When Saifuddin Soz's daughter Nahida was kidnapped by Kashmiri terrorists
By claiming that the first choice of the Kashmiris is independence, former Union minister and senior Congress leader Saifuddin Soz today took a stand similar to one taken by terrorist and separatist outfits since 1989. Aided and supported by Pakistan, the terrorists had launched a series of attacks in the Kashmir Valley in the late 1980s and through 1990s.
Jammu and Kashmir Liberation Front (JKLF) and its factions were at the centre of terror activities in Kashmir Valley back then. Apart from attacks on Kashmiri Pandits, kidnapping and targeted killings were the most common methods of the terrorist groups during those days.
Two kidnappings made maximum noises in national dailies. The abduction of Rubaiya Sayeed, the daughter of the then Union Home Minister Mufti Mohammad Sayeed, in December 1989 was the first high-profile case of kidnapping. The second such incident happened two years later.
On 27 February 1991, the Jammu and Kashmir Students' Liberation Front (JKSLF) kidnapped Nahida Imtiaz, the daughter of Saifuddin Soz. The JKSLF demanded the release of five terrorists put in jail by the security forces.
Kidnapping To Derail Talks
Saifuddin Soz's daughter was kidnapped soon after the pro-Pakistan Jamait-e-Islami (JeI) expressed willingness to hold talks with the government. This was the first time when a secessionist outfit was ready to hold dialogue with the Indian government.
Jamait-e-Islami was on wane but still commanded influence in the Valley. This alarmed outfits like Hizbul Mujahideen, JKLF and JKSLF.
To derail the dialogue between the government and the secessionists, the JKSLF kidnapped Soz's daughter Nahida. Saifuddin Soz was then a leader of the National Conference of Farooq Abdullah and a member of the Lok Sabha.
Demand for the release of militants in exchange for Saifuddin Soz's daughter brought back the memories of Rubaiya Sayeed's kidnapping.

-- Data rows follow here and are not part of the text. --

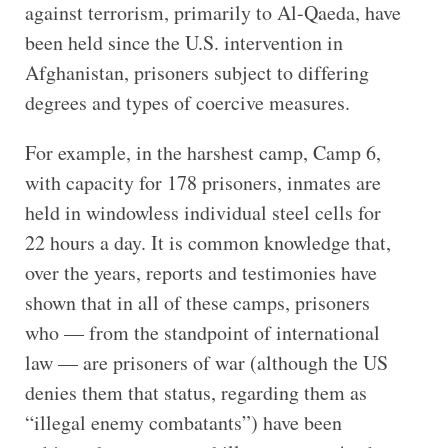
against terrorism, primarily to Al-Qaeda, have
been held since the U.S. intervention in
Afghanistan, prisoners subject to differing
degrees and types of coercive measures.
For example, in the harshest camp, Camp 6,
with capacity for 178 prisoners, inmates are
held in windowless individual steel cells for
22 hours a day. It is common knowledge that,
over the years, reports and testimonies have
shown that in all of these camps, prisoners
who — from the standpoint of international
law — are prisoners of war (although the US
denies them that status, regarding them as
“illegal enemy combatants”) have been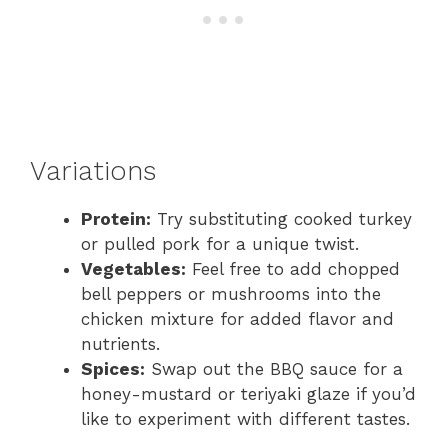
Variations
Protein:
Try substituting cooked turkey
or pulled pork for a unique twist.
Vegetables:
Feel free to add chopped
bell peppers or mushrooms into the
chicken mixture for added flavor and
nutrients.
Spices:
Swap out the BBQ sauce for a
honey-mustard or teriyaki glaze if you’d
like to experiment with different tastes.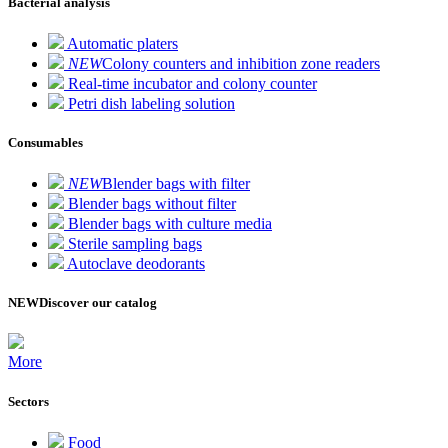
Bacterial analysis
Automatic platers
NEW
Colony counters and inhibition zone readers
Real-time incubator and colony counter
Petri dish labeling solution
Consumables
NEW
Blender bags with filter
Blender bags without filter
Blender bags with culture media
Sterile sampling bags
Autoclave deodorants
NEW
Discover our catalog
More
Sectors
Food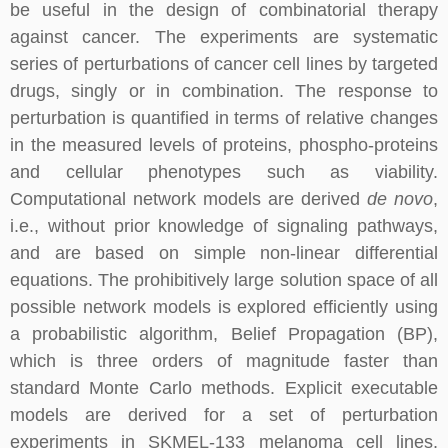
be useful in the design of combinatorial therapy
against cancer. The experiments are systematic
series of perturbations of cancer cell lines by targeted
drugs, singly or in combination. The response to
perturbation is quantified in terms of relative changes
in the measured levels of proteins, phospho-proteins
and cellular phenotypes such as viability.
Computational network models are derived
de novo
,
i.e., without prior knowledge of signaling pathways,
and are based on simple non-linear differential
equations. The prohibitively large solution space of all
possible network models is explored efficiently using
a probabilistic algorithm, Belief Propagation (BP),
which is three orders of magnitude faster than
standard Monte Carlo methods. Explicit executable
models are derived for a set of perturbation
experiments in SKMEL-133 melanoma cell lines,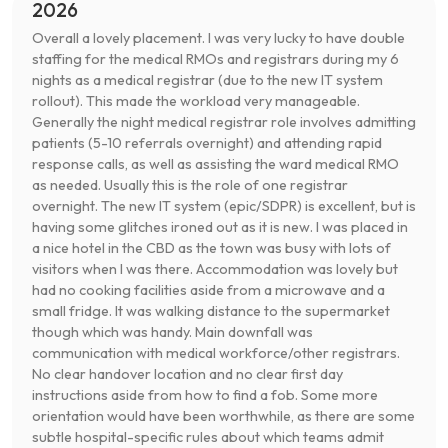
2026
Overall a lovely placement. I was very lucky to have double
staffing for the medical RMOs and registrars during my 6
nights as a medical registrar (due to the new IT system
rollout). This made the workload very manageable.
Generally the night medical registrar role involves admitting
patients (5-10 referrals overnight) and attending rapid
response calls, as well as assisting the ward medical RMO
as needed. Usually this is the role of one registrar
overnight. The new IT system (epic/SDPR) is excellent, but is
having some glitches ironed out as it is new. I was placed in
a nice hotel in the CBD as the town was busy with lots of
visitors when I was there. Accommodation was lovely but
had no cooking facilities aside from a microwave and a
small fridge. It was walking distance to the supermarket
though which was handy. Main downfall was
communication with medical workforce/other registrars.
No clear handover location and no clear first day
instructions aside from how to find a fob. Some more
orientation would have been worthwhile, as there are some
subtle hospital-specific rules about which teams admit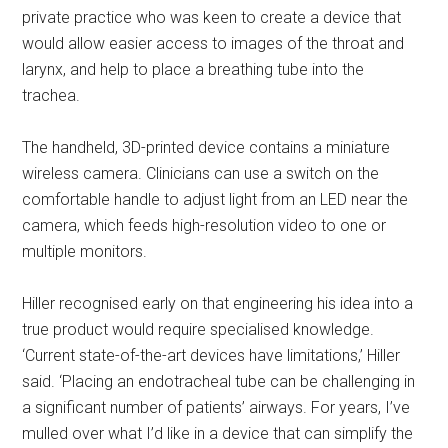
private practice who was keen to create a device that
would allow easier access to images of the throat and
larynx, and help to place a breathing tube into the
trachea.
The handheld, 3D-printed device contains a miniature
wireless camera. Clinicians can use a switch on the
comfortable handle to adjust light from an LED near the
camera, which feeds high-resolution video to one or
multiple monitors.
Hiller recognised early on that engineering his idea into a
true product would require specialised knowledge.
‘Current state-of-the-art devices have limitations,’ Hiller
said. ‘Placing an endotracheal tube can be challenging in
a significant number of patients’ airways. For years, I’ve
mulled over what I’d like in a device that can simplify the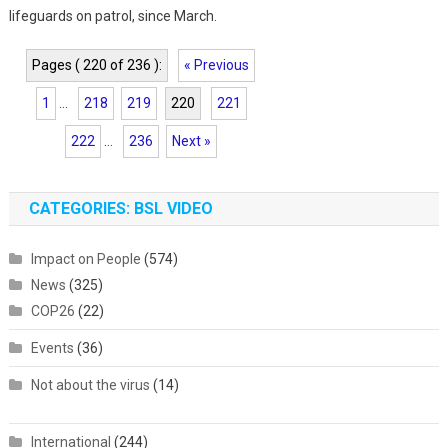
lifeguards on patrol, since March.
Pages ( 220 of 236 ):
« Previous
1
...
218
219
220
221
222
...
236
Next »
CATEGORIES: BSL VIDEO
Impact on People
(574)
News
(325)
COP26
(22)
Events
(36)
Not about the virus
(14)
International
(244)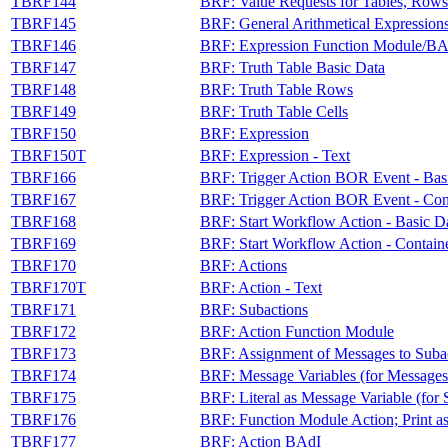
TBRF144
BRF: Value Requests for Tables, Rows
TBRF145
BRF: General Arithmetical Expression
TBRF146
BRF: Expression Function Module/BA
TBRF147
BRF: Truth Table Basic Data
TBRF148
BRF: Truth Table Rows
TBRF149
BRF: Truth Table Cells
TBRF150
BRF: Expression
TBRF150T
BRF: Expression - Text
TBRF166
BRF: Trigger Action BOR Event - Bas
TBRF167
BRF: Trigger Action BOR Event - Con
TBRF168
BRF: Start Workflow Action - Basic D
TBRF169
BRF: Start Workflow Action - Contain
TBRF170
BRF: Actions
TBRF170T
BRF: Action - Text
TBRF171
BRF: Subactions
TBRF172
BRF: Action Function Module
TBRF173
BRF: Assignment of Messages to Suba
TBRF174
BRF: Message Variables (for Messages
TBRF175
BRF: Literal as Message Variable (for 
TBRF176
BRF: Function Module Action; Print a
TBRF177
BRF: Action BAdI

Rubaiya Sayeed's release was secured six days later after the VP Singh government freed eight militants including Sher Khan, Noor Mohammed Kalwal, Altaf Ahmed and Javed Ahmed Jargar - all trained by Pakistan. Jargar was later involved in the highjack of IC-814 plane in December 1999.
Saifuddin Soz And Security Forces
Between the two high-profile kidnappings, the security forces had developed their own strategy of securing release of a prominent personality of Jammu and Kashmir from the custody of militants.
They had just achieved success in getting the then Srinagar deputy commissioner's son Ghulam Abbas freed from JKSLF custody without acceding to its demands. The police got hold of JKSLF deputy chief Javed Shalla and secured the release of Abbas in return for Shalla.
In the case of Soz's daughter Nahida, the security forces adopted the same strategy. They captured one of the kidnappers, Mukhtar alias Omar Kachroo's brother.
But Soz panicked after Mukhtar called up at his home threatening to kill Nahida if his brother was not freed. Soz prevailed upon the police to release Mukhtar's brother.
Saifuddin Soz's Daughter Freed
However, the security forces did not immediately budge. They launched a massive man hunt conducting raids at JKSLF hideouts. Meanwhile, people's anger was rising against JKSLF and other militant groups for targeting women. Under pressure, terror outfits like Hizbul Mujahideen and JKLF slammed JKSLF for kidnapping Nahida.
Finally, JKSLF climbed down from its demand for the release of five militants. The then Union minister Subramanian Swamy (now BJP MP) claimed in an article in 200 that "her release was obtained within a week and without any quid pro quo by tactics that have to remain secret for now."
Some news reports, however, claimed that the Chandrashekhar government released secessionist Mushtaq Ahmed in exchange for the release of Saifuddin Soz's daughter.
A kidnapper, Mohammed Yasin Bhat was arrested and tried in a special CBI court. The court found Bhat was sentenced to six years of rigorous imprisonment under sections of the Indian Penal Code (IPC) and the Terrorist and Disruptive Activities (Prevention) Act (TADA).